(Records for the task)

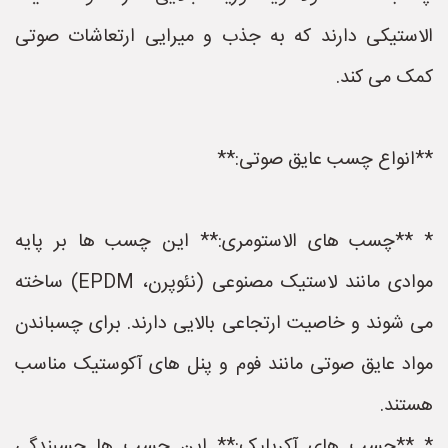
الاستیکی دارند که به جذب و میرایی ارتعاشات صوتی
کمک می کند.
**انواع چسب عایق صوتی:**
* **چسب های الاستومری:** این چسب ها بر پایه
موادی مانند لاستیک مصنوعی (نئوپرن، EPDM) ساخته
می شوند و خاصیت ارتجاعی بالایی دارند. برای چسباندن
مواد عایق صوتی مانند فوم و پنل های آکوستیک مناسب
هستند.
* **چسب های آکریلیک:** این چسب ها چسبندگی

(End Records for the task)

__Instructions to follow__.
Return every line of the listing with its wording unchanged, leaving out the pictures.

__Written answer__.
الاستیکی دارند که به جذب و میرایی ارتعاشات صوتی
کمک می کند.
**انواع چسب عایق صوتی:**
* **چسب های الاستومری:** این چسب ها بر پایه
موادی مانند لاستیک مصنوعی (نئوپرن، EPDM) ساخته
می شوند و خاصیت ارتجاعی بالایی دارند. برای چسباندن
مواد عایق صوتی مانند فوم و پنل های آکوستیک مناسب
هستند.
* **چسب های آکریلیک:** این چسب ها چسبندگی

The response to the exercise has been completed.